Oscar du meilleur film, meilleure réalisatrice, meilleur scénario original, meilleur montage, meilleur son, meilleur montage son, Kathryn Bigelow, avec ses « Démineurs », film minimaliste sorti en France sans grand succès public mais adulé par la critique, est le grand vainqueur de cette 82e cérémonie hollywoodienne.

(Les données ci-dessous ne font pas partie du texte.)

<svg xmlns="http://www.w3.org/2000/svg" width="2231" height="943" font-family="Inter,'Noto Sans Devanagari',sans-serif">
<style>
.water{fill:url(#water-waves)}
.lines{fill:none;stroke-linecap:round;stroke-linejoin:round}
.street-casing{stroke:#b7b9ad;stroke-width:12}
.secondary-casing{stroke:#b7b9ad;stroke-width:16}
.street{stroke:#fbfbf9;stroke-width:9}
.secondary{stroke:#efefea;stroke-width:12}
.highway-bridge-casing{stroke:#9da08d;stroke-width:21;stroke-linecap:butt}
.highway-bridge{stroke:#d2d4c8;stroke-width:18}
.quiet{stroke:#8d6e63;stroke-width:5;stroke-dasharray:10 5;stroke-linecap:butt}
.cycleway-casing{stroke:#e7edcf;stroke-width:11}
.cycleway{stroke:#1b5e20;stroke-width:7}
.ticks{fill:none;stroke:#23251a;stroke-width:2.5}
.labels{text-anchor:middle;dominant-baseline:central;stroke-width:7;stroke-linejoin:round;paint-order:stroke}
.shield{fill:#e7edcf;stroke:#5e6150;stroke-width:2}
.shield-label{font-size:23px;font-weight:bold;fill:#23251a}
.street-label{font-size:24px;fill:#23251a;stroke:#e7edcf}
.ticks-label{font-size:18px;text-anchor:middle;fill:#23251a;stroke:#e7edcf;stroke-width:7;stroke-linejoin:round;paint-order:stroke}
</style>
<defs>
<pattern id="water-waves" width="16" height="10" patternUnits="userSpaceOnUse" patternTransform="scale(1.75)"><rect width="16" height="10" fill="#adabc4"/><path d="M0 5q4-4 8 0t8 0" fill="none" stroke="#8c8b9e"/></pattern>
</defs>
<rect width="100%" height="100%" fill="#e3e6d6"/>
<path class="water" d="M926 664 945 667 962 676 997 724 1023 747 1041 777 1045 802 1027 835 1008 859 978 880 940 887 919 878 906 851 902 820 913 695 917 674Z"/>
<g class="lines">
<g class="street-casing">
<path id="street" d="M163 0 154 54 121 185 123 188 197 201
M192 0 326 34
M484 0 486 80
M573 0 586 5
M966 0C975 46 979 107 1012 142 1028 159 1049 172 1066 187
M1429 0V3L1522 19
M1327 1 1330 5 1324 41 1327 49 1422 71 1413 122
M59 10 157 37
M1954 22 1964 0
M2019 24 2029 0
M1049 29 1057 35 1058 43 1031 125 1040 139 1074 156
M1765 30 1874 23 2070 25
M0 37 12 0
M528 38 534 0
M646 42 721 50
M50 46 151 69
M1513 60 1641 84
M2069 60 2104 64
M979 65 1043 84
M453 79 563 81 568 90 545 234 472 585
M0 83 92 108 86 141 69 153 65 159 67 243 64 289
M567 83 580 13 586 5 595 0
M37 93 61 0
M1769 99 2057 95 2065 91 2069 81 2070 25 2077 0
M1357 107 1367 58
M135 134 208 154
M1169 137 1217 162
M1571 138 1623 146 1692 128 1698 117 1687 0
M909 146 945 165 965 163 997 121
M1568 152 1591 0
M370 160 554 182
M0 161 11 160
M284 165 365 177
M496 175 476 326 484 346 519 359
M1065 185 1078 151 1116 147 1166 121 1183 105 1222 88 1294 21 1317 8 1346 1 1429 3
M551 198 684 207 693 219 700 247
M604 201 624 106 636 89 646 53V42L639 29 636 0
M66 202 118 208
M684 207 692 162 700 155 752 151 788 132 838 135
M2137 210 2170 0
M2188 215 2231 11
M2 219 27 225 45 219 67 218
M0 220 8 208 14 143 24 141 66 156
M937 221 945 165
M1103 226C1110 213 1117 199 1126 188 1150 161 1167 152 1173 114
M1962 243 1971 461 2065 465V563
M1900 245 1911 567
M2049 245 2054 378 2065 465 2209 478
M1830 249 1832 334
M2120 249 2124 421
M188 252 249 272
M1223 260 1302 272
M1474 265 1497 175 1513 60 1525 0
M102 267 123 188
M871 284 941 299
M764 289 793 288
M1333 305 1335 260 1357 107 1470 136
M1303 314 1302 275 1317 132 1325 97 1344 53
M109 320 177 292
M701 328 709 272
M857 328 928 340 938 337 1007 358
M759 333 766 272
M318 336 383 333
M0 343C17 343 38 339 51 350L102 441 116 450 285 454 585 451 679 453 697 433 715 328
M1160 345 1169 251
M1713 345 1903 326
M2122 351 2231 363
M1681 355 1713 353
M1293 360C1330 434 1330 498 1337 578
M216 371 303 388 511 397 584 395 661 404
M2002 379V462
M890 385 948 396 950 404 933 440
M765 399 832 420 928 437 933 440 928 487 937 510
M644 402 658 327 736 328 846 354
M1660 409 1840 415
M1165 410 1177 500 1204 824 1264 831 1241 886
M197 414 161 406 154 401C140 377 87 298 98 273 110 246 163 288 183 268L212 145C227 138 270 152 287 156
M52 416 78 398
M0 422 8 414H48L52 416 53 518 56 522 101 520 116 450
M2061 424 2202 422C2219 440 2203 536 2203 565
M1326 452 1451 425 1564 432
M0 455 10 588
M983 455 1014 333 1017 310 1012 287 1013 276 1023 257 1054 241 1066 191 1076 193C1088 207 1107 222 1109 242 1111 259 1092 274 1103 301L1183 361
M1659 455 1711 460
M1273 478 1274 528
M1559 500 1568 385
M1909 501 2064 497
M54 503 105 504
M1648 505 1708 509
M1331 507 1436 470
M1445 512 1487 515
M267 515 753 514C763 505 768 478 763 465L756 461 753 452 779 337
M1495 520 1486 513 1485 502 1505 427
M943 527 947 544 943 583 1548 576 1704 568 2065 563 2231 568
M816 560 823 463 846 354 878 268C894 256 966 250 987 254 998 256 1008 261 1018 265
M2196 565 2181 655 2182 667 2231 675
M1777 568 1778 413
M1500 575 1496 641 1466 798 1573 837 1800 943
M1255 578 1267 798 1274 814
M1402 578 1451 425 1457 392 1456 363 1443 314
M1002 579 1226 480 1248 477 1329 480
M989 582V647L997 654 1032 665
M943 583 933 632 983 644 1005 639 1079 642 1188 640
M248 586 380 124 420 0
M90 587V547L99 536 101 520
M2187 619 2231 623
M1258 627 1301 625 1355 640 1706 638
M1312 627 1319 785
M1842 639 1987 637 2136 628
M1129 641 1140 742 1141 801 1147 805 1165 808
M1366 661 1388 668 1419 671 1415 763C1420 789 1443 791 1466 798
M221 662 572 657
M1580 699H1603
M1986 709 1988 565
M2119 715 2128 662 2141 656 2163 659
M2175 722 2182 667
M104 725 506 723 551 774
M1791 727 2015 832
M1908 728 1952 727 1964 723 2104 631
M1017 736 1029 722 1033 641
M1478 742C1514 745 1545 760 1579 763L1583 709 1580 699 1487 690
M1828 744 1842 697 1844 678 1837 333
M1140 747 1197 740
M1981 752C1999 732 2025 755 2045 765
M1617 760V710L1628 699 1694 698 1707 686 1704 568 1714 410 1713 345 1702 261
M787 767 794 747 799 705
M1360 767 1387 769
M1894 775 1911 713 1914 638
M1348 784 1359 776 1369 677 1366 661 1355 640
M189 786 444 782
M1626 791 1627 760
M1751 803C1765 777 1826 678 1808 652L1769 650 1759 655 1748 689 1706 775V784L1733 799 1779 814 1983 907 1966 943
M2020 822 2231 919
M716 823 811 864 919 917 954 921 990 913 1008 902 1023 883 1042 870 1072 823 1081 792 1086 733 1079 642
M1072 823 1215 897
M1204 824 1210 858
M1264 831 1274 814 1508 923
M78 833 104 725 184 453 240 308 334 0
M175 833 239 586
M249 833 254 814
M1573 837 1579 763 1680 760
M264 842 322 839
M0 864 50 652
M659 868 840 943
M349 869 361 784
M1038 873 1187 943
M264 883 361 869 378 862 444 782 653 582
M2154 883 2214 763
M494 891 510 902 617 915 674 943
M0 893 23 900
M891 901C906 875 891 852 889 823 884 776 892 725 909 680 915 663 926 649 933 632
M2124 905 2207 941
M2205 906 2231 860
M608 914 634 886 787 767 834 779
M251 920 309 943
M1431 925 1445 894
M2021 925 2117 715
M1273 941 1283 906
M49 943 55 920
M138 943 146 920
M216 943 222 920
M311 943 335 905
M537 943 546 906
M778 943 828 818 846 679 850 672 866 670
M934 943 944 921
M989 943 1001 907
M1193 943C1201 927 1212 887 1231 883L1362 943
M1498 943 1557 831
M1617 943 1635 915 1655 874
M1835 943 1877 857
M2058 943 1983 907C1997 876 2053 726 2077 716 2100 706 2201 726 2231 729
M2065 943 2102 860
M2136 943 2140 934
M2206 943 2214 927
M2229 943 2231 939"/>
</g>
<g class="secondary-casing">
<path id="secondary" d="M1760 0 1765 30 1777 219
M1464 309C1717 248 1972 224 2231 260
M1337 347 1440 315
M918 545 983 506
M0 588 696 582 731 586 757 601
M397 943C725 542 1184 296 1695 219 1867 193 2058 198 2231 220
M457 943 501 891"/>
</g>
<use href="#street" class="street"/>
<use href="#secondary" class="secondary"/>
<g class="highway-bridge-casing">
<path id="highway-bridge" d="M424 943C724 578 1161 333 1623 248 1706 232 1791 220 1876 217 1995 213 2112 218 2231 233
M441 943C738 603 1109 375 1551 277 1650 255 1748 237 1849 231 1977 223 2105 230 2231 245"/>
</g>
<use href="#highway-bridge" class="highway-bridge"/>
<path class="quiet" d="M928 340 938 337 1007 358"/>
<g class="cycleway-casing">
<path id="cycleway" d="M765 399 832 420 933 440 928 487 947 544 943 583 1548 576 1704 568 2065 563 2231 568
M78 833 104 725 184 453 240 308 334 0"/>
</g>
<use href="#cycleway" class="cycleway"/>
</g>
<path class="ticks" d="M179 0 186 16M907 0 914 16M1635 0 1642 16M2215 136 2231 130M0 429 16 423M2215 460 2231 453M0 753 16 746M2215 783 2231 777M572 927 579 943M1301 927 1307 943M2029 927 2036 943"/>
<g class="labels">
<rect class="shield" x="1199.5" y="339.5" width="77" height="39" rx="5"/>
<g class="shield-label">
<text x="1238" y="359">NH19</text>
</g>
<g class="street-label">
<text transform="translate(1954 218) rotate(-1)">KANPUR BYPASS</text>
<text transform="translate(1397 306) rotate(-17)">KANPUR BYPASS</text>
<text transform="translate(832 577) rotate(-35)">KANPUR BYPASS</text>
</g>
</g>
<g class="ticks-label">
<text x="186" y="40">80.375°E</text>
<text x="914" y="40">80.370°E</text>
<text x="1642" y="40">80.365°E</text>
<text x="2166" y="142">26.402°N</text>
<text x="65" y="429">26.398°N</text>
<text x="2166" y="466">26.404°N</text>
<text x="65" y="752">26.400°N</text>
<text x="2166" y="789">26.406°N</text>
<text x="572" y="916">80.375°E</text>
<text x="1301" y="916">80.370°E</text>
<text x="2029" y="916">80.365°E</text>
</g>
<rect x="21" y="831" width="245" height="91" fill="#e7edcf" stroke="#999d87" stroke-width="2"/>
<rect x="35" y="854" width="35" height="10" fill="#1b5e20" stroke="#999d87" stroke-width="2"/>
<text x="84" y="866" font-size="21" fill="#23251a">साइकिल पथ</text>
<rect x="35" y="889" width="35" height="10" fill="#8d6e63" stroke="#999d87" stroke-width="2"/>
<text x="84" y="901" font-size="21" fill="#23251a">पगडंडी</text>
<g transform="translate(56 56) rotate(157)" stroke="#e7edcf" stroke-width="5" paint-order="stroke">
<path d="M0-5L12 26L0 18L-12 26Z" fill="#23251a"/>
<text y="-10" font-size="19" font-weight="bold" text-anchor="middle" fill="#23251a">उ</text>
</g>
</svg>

6 récompenses pour les « Démineurs »
Le scénario revient sur le quotidien de trois soldats qui risquent leur vie en Irak. Au fil des jours, « Démineurs » étaient devenus favoris, récompensant une belle femme de 58 ans qui a réalisé précédemment « Point break », « Extrême limit » ou encore « Strange days », film d’anticipation écrit par James Cameron (Avatar) qui a été son époux de 1989 à 1991. Un pied de nez comme Hollywood les aime. Dernièrement, elle avait réalisé un film à gros budget, « K19 », « Le piège des profondeurs », avec Harrison Ford et Liam Neeson.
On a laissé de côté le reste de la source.